● What you should do
Repeat exactly, and only, the lines of the entries below from the one with "- [Try APL yourself" through the one with "- influenced other", both ends included.

● Dataset entries
--

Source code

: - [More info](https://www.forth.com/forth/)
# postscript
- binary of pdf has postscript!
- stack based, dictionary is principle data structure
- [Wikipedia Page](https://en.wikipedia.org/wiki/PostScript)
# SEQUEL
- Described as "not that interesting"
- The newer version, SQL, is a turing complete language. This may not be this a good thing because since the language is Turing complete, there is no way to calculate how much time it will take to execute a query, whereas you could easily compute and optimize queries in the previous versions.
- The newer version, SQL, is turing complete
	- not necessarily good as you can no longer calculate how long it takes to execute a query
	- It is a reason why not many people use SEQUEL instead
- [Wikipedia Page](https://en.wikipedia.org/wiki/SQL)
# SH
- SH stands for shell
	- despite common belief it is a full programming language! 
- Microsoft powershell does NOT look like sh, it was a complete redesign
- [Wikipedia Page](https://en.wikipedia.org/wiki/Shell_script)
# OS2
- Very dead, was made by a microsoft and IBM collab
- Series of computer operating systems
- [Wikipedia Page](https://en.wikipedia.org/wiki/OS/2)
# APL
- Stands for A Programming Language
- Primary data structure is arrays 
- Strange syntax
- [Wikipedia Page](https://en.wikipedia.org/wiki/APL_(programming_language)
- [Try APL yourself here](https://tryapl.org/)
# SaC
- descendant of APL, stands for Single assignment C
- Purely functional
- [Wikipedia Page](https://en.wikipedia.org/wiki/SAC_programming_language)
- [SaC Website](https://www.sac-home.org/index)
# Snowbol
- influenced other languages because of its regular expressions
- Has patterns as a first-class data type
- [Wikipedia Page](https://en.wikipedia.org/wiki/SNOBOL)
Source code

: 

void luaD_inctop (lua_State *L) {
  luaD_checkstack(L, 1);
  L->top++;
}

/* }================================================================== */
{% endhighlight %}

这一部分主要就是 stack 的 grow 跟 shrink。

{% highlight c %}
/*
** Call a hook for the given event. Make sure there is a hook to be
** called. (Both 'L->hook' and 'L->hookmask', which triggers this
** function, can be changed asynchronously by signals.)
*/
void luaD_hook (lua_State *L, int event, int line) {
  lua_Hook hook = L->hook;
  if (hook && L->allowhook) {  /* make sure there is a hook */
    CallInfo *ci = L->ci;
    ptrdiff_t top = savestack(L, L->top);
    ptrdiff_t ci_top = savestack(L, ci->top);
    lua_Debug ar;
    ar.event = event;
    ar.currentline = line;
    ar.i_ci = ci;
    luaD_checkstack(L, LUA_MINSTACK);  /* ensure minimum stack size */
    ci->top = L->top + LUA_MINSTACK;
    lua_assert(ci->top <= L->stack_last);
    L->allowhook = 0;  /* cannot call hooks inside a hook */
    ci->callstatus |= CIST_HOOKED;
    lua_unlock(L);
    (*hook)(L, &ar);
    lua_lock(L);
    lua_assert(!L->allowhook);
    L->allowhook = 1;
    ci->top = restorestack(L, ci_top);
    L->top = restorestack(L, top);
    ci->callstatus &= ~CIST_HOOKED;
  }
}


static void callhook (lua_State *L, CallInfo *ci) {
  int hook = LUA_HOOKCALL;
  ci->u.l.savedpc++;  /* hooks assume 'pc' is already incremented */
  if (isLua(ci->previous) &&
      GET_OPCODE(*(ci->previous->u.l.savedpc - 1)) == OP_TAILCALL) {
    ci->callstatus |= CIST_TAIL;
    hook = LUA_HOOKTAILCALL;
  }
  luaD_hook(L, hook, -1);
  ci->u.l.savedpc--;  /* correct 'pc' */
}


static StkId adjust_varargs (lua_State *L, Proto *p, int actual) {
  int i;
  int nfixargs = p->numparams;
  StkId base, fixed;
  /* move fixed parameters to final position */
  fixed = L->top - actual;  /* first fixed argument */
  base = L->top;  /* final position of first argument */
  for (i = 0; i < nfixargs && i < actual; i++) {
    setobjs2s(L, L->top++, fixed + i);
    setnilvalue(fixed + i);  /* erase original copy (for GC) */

--

● Answer below
- [Try APL yourself here](https://tryapl.org/)
# SaC
- descendant of APL, stands for Single assignment C
- Purely functional
- [Wikipedia Page](https://en.wikipedia.org/wiki/SAC_programming_language)
- [SaC Website](https://www.sac-home.org/index)
# Snowbol
- influenced other languages because of its regular expressions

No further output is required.